Five Questions to ask about your Stakeholder Relations Activity

I recently wrote about the art of using stakeholder relations for improved business outcomes. That article provided some useful information to get your board started with a purposeful and proactive stakeholder engagement approach.

Now it’s time to move to the next stage: having the questions to ask about your ongoing stakeholder relations activity and its outcomes. Here are five questions that you can ask at your next board meeting about your organisation’s stakeholder engagement programme.

1. What are our ongoing stakeholder engagement / communications activities?

It’s worth understanding what ongoing activities the organisation is currently doing. This helps you to have a general awareness of the ways in which the organisation is engaging with its key audiences. It identifies key communication channels that can be tapped in to when the opportunity arises, and also who needs to be communicated with on a regular basis.

You don’t need a hugely detailed report, a simple spreadsheet outlining the main types of communications / outreach being done with the high-priority stakeholders is a great start. Something like this works well as a snapshot.

Sample stakeholder communications activity overview for a board

2. What has been the general response from the engagement activities? (e.g. positive / negative? Are we hearing anything significant that may impact our strategy?)

Tracking how your engagement activities are going helps you to understand if you’re on the right track and the work is returning a benefit to the organisation; even if the feedback is negative – that’s a great opportunity for improvement! Adding an end column to your spreadsheet that provides a regular update on each activity could be all you need.

Sample stakeholder communications activity feedback report for a board

At a board level you want to hear about really significant issues or concerns raised by stakeholders. Particularly if its something that could impact the organisation’s strategy and/or its implementation. Having an agreed process where these issues are raised quickly and how they are dealt with may be worthwhile introducing.

3. Do we need to change our engagement approach?

Based on the feedback you’re getting, is it serving you well or is it not working at all? Maybe what you were doing before is not quite hitting the mark anymore.

The performance metrics you are measuring of your stakeholder relations activities changes as the organisation’s strategy changes and as certain areas of importance and awareness are in focus (for example, emissions reporting and board-level gender balance metrics).

Furthermore, engagement methods and platforms change. Traditionally, organisations would communicate through news outlets (newspapers or radio), with no feedback and little way of creating open dialogue direct with its constituents. Social media and online enquiry forms – heck, even the telephone – created a direct feedback mechanism between stakeholders and organisations.

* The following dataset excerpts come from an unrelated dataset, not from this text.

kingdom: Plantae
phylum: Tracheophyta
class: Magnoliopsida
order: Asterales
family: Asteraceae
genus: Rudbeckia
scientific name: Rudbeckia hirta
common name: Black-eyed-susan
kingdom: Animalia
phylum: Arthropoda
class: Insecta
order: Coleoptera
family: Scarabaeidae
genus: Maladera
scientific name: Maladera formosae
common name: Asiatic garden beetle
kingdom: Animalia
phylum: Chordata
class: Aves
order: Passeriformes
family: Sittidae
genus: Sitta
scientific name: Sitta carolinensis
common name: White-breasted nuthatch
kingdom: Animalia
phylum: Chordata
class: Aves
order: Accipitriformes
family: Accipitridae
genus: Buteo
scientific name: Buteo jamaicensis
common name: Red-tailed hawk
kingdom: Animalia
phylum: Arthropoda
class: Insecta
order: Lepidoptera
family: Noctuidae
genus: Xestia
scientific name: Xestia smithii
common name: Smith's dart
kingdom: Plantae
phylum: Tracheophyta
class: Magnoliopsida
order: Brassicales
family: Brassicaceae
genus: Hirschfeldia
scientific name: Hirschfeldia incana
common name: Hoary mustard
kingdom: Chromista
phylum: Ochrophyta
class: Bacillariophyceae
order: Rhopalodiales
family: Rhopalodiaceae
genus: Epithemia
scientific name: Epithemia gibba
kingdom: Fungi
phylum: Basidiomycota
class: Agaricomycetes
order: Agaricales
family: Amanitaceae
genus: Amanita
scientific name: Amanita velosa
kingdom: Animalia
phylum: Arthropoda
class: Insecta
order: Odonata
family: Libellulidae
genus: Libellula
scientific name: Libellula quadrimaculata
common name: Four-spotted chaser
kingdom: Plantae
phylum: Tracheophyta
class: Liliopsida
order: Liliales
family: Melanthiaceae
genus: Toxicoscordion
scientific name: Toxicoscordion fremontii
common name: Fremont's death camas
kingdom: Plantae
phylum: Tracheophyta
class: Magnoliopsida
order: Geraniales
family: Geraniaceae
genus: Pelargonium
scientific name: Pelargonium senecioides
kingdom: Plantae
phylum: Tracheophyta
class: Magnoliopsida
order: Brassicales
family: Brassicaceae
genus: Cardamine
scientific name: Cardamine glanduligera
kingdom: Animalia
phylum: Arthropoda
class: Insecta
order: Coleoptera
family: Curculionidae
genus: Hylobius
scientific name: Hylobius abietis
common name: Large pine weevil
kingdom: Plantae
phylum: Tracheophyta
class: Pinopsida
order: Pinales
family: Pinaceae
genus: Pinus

As new engagement methods and platforms are created, and stakeholder engagement preferences change, so must the organisation adapt.

4. Are there any opportunities we’re not taking?

This question naturally flows from the question above. From time-to-time, check in what’s not being done that could be that could better help the organisation achieve it’s engagement – and organisational – goals.

Here are three simple ways of keeping your eye open for engagement opportunities:

• Check out what other organisations from other industries are doing.

• Be aware when you yourself are being engaged as a stakeholder by other organisations and ask yourself if this could be used in your organisation.

• Keep up-to-date with stakeholder engagement best-practices through reading case studies (and reviewing what went wrong with stakeholder relations disasters in other organisations).

5. Is there a significant event or announcement in the next few months that needs a detailed stakeholder communication plan?

When something big is about to drop, take the time to consider the impact on your stakeholders. From here, develop an in-depth communication plan that follows the same structure in the examples above. The difference here is that the plan is for one specific event or announcement.

As a board, record the information to be shared with each audience, when it is to be delivered, by which method, and by whom. Consider putting a strict timeframe around each activity within this announcement if necessary.

Go further and develop some plans to implement if the s**t hits the fan after the announcement is made. Having major backup plan steps signed off by the board will make dealing with any aftermath much easier.

 

I hope this post helps you to get into and further understand the stakeholder relations activities of your organisation. In particular, why it’s important, how it can help the organisation, and why it’s worth the investment – time and money – to be proactive.